### PROBLEM STATEMENT
Give back exactly the stretch of data below from the line holding "59: (888, 735)" through the line holding "154: (826, 559)", both ends included, and leave the remaining lines out.

___ RECORDED INFORMATION ___

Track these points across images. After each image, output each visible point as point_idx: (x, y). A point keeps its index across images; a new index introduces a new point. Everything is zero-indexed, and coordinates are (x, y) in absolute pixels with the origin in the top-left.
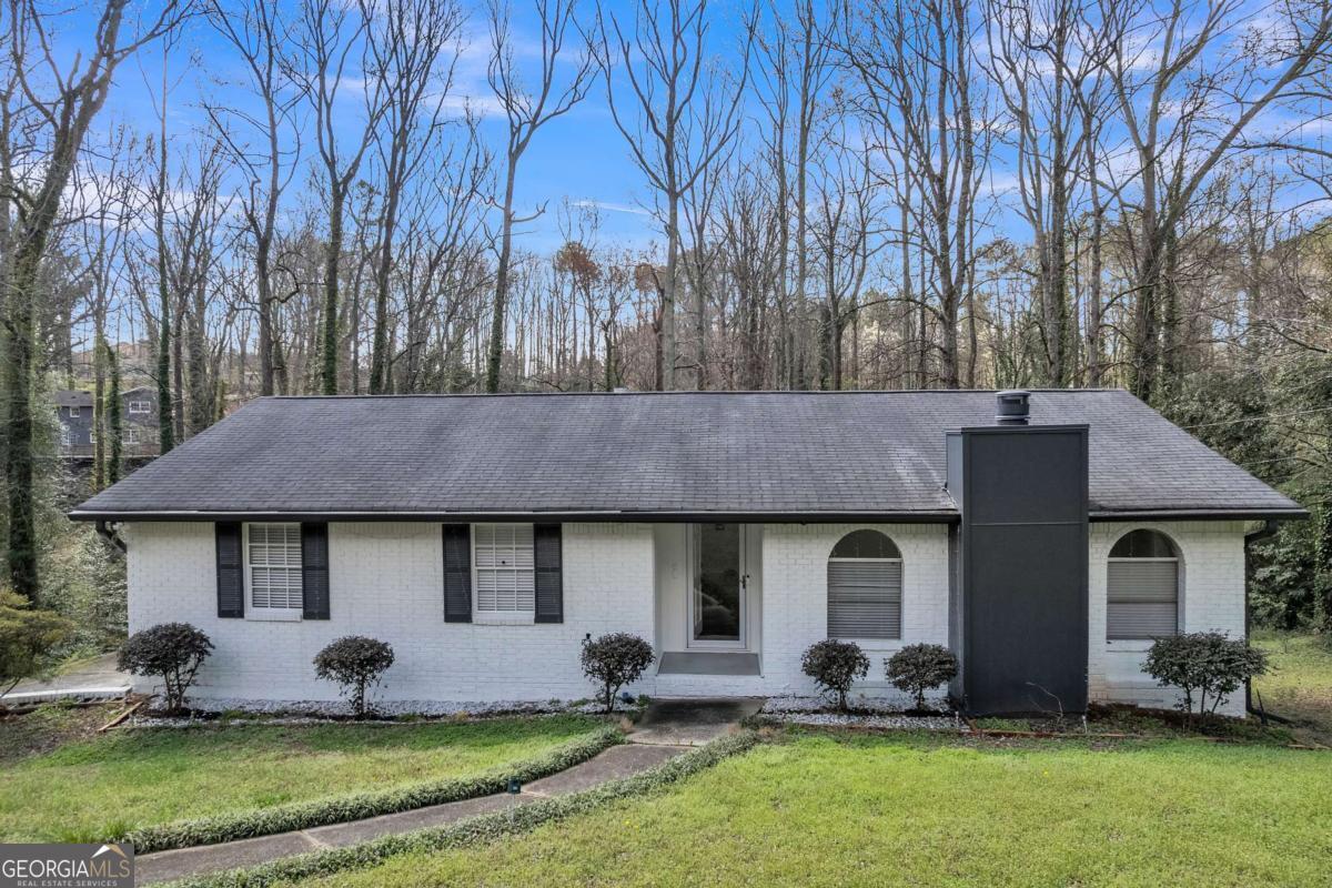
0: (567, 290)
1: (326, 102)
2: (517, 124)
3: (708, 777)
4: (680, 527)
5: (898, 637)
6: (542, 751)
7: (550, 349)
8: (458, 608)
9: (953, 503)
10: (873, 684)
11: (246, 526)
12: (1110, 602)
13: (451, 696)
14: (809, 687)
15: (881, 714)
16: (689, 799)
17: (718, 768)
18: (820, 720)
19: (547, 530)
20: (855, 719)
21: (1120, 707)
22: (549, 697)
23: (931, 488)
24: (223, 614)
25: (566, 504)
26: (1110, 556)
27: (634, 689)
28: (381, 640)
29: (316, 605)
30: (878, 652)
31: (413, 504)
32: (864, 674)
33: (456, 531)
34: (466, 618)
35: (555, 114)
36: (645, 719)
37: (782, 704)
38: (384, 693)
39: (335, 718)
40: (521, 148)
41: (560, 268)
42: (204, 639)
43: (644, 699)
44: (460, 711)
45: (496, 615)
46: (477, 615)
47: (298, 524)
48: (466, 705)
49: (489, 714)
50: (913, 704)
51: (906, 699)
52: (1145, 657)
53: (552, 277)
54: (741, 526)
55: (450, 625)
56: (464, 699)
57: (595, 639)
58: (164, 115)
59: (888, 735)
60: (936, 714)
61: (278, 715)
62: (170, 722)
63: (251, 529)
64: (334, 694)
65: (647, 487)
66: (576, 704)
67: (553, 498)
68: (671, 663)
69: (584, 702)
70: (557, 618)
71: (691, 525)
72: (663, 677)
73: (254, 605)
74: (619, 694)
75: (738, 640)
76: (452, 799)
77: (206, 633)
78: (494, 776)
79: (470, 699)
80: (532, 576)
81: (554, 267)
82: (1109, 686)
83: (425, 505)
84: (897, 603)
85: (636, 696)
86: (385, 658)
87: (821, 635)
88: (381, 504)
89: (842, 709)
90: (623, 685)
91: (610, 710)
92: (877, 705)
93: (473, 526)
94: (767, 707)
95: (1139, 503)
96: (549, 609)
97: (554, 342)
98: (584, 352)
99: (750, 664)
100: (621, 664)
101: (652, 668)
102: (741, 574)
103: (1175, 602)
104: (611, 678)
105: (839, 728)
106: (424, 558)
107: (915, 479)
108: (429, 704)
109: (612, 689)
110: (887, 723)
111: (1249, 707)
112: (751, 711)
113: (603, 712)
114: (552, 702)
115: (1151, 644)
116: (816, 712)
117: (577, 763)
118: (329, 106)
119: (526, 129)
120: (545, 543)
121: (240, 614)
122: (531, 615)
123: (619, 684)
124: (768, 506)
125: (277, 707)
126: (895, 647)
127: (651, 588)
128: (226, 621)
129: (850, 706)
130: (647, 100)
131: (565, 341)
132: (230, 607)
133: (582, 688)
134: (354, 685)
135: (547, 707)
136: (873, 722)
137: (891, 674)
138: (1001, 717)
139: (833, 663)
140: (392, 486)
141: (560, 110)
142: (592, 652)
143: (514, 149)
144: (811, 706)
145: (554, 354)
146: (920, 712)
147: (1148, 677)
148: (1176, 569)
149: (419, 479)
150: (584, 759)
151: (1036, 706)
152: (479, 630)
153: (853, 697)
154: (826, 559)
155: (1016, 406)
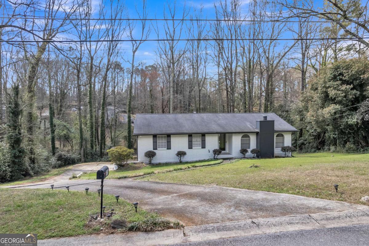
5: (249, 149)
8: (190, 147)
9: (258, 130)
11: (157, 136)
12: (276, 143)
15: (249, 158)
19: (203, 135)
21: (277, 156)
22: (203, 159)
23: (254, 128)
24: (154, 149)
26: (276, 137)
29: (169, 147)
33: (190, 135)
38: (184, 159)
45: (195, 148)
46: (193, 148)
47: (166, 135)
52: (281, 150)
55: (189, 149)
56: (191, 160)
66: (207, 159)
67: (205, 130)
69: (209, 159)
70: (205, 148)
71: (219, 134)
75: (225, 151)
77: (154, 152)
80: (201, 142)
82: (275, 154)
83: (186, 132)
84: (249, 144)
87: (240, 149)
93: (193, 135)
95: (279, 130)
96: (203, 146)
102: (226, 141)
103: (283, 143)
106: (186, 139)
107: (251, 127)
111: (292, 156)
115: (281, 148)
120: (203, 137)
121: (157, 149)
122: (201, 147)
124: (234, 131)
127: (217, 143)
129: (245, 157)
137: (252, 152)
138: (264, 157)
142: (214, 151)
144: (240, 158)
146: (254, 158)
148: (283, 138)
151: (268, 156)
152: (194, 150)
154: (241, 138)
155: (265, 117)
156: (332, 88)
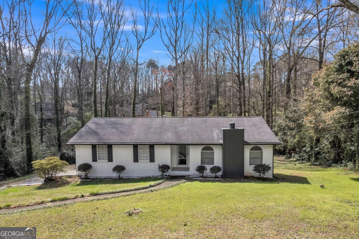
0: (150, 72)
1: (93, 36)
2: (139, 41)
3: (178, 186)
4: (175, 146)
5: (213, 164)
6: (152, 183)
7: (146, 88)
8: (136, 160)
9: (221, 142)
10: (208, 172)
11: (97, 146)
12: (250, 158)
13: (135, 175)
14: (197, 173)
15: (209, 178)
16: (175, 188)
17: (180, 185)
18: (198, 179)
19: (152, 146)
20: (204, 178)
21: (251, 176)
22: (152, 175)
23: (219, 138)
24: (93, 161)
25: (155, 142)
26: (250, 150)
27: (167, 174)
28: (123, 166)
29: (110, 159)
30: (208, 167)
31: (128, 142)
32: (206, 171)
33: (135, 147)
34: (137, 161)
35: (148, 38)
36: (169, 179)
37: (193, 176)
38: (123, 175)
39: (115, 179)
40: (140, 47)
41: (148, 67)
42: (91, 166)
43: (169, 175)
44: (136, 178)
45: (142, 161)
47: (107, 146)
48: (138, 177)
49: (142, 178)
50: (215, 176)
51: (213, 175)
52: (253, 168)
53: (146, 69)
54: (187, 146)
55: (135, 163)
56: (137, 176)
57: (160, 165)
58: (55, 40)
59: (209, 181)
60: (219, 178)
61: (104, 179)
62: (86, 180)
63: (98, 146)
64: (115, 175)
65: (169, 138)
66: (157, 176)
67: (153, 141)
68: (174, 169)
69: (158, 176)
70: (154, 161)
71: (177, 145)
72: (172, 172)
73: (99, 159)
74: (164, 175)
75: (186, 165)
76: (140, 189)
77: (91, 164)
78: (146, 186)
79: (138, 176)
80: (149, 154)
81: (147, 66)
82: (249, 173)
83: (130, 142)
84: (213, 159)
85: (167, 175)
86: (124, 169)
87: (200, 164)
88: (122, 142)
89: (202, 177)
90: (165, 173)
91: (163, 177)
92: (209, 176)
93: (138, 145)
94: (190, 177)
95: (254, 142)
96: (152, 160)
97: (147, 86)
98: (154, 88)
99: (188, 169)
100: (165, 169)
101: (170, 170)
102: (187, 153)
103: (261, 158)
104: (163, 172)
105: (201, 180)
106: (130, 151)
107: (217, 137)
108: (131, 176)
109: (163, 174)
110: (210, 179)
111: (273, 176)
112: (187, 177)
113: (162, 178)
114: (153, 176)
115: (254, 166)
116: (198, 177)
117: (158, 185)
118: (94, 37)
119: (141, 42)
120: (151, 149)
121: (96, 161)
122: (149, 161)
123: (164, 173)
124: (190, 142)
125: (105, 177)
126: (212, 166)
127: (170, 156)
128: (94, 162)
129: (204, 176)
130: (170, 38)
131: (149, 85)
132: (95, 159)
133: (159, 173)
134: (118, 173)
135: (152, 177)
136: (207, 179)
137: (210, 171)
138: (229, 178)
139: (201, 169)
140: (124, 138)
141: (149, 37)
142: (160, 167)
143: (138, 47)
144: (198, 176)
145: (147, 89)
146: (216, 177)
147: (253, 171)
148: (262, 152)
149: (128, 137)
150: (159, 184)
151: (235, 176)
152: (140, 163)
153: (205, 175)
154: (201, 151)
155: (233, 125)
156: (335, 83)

___

### EXERCISE RESULT
59: (888, 735)
60: (936, 714)
61: (278, 715)
62: (170, 722)
63: (251, 529)
64: (334, 694)
65: (647, 487)
66: (576, 704)
67: (553, 498)
68: (671, 663)
69: (584, 702)
70: (557, 618)
71: (691, 525)
72: (663, 677)
73: (254, 605)
74: (619, 694)
75: (738, 640)
76: (452, 799)
77: (206, 633)
78: (494, 776)
79: (470, 699)
80: (532, 576)
81: (554, 267)
82: (1109, 686)
83: (425, 505)
84: (897, 603)
85: (636, 696)
86: (385, 658)
87: (821, 635)
88: (381, 504)
89: (842, 709)
90: (623, 685)
91: (610, 710)
92: (877, 705)
93: (473, 526)
94: (767, 707)
95: (1139, 503)
96: (549, 609)
97: (554, 342)
98: (584, 352)
99: (750, 664)
100: (621, 664)
101: (652, 668)
102: (741, 574)
103: (1175, 602)
104: (611, 678)
105: (839, 728)
106: (424, 558)
107: (915, 479)
108: (429, 704)
109: (612, 689)
110: (887, 723)
111: (1249, 707)
112: (751, 711)
113: (603, 712)
114: (552, 702)
115: (1151, 644)
116: (816, 712)
117: (577, 763)
118: (329, 106)
119: (526, 129)
120: (545, 543)
121: (240, 614)
122: (531, 615)
123: (619, 684)
124: (768, 506)
125: (277, 707)
126: (895, 647)
127: (651, 588)
128: (226, 621)
129: (850, 706)
130: (647, 100)
131: (565, 341)
132: (230, 607)
133: (582, 688)
134: (354, 685)
135: (547, 707)
136: (873, 722)
137: (891, 674)
138: (1001, 717)
139: (833, 663)
140: (392, 486)
141: (560, 110)
142: (592, 652)
143: (514, 149)
144: (811, 706)
145: (554, 354)
146: (920, 712)
147: (1148, 677)
148: (1176, 569)
149: (419, 479)
150: (584, 759)
151: (1036, 706)
152: (479, 630)
153: (853, 697)
154: (826, 559)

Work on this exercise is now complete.